What I am about to say does not concern the ordinary man of our day. On the contrary, I have in mind the man who finds himself involved in today’s world, even at its most problematic and paroxysimal points; yet he does not belong inwardly to such a world, nor will he give in to it. He feels himself, in essence, as belonging to a different race from that of the overwhelming majority of his contemporaries. ~ Julius Evola.

Friday 16 May 2014

Renaud Camus - La Grande Déculturation

"Culture is the culture of the dead, of one's parents, grand-parents, forebears, ancestors, of the people, of the nation, and even of that which is now unmentionable - all the more so since it has been agreed upon that it does not exist - of one's race. 
The banishment of the latter term is significant. Through it, dragged along in its fall and proscription, everything that pertains to lineage and heritage is targeted as well; and culture, as a consequence, is also affected." 


"Hyper-democracy cannot tolerate hierarchy, but culture is pure hierarchy. Dogmatic anti-racism rejects the idea of origins, but culture is nothing more than a groping towards the origin, and it is through this constantly disappointed quest - necessarily disappointed, since the origin is always higher, always upstream - that it attains the universal.
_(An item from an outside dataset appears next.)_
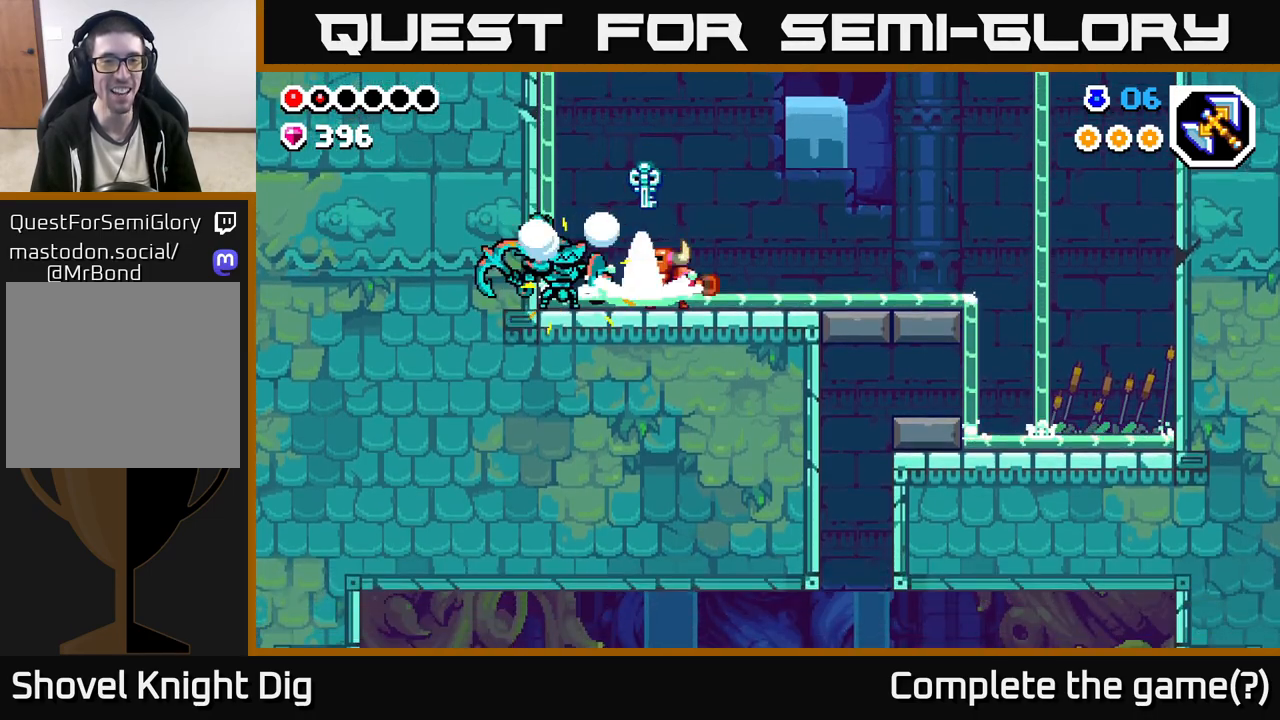
{"buttons": [], "left_stick": "center", "right_stick": "center", "events": [[17, "X", "down"], [150, "X", "up"], [367, "left_stick", "right"], [467, "left_stick", "center"]]}
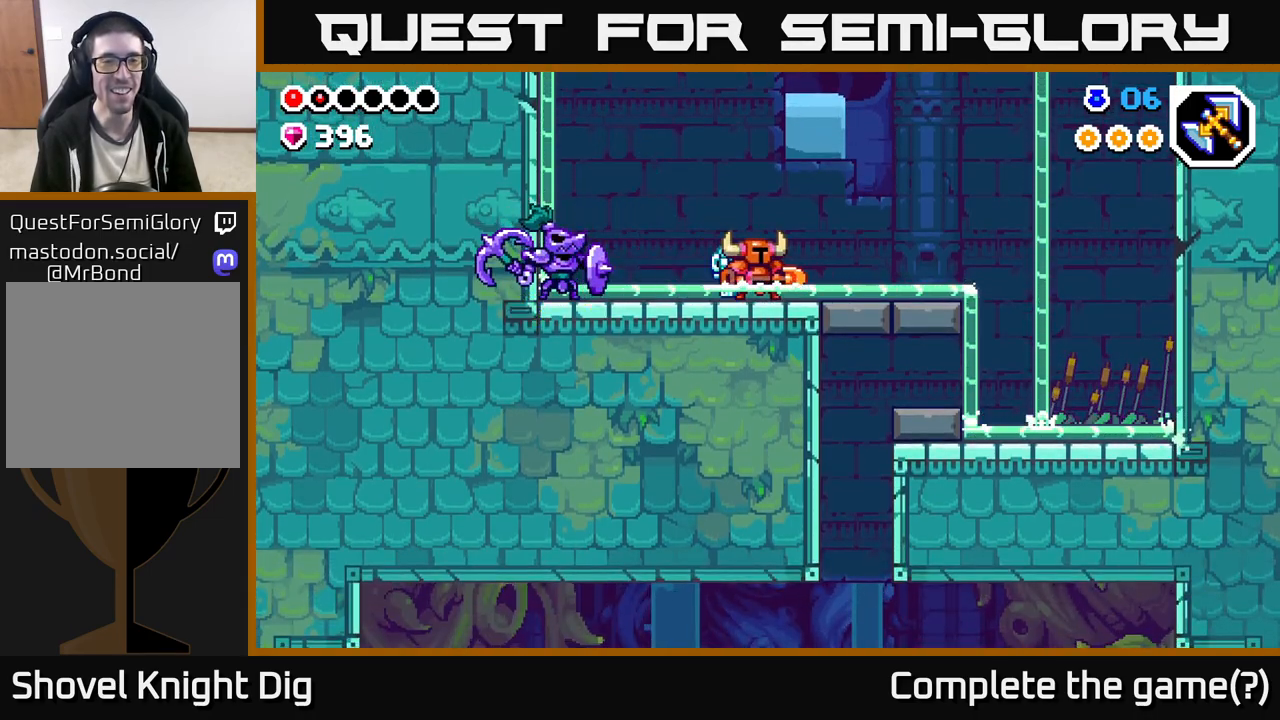
{"buttons": ["A"], "left_stick": "down-left", "right_stick": "center", "events": [[17, "left_stick", "left"], [67, "A", "down"], [500, "left_stick", "down-left"]]}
Culture cannot exist under the hyper-democratic, dogmatically anti-racist regime, and as a matter of fact, we see it disappearing right before our eyes."

"Anti-racism assists hyper-democracy by entirely blocking, or at least making very difficult, the transmission of values, codes, rites and works of art that could - rightly or wrongly - be accused of belonging to a formerly or still dominant caste, class or ethnic group, to the point that it becomes a civic, democratic, anti-racist obligation to oppose that transmission (if only by not letting oneself be taught the things it claims to teach us)."

- Excerpts from  Renaud Camus, "La Grande Déculturation", Fayard (2008), currently unavailable in English translation.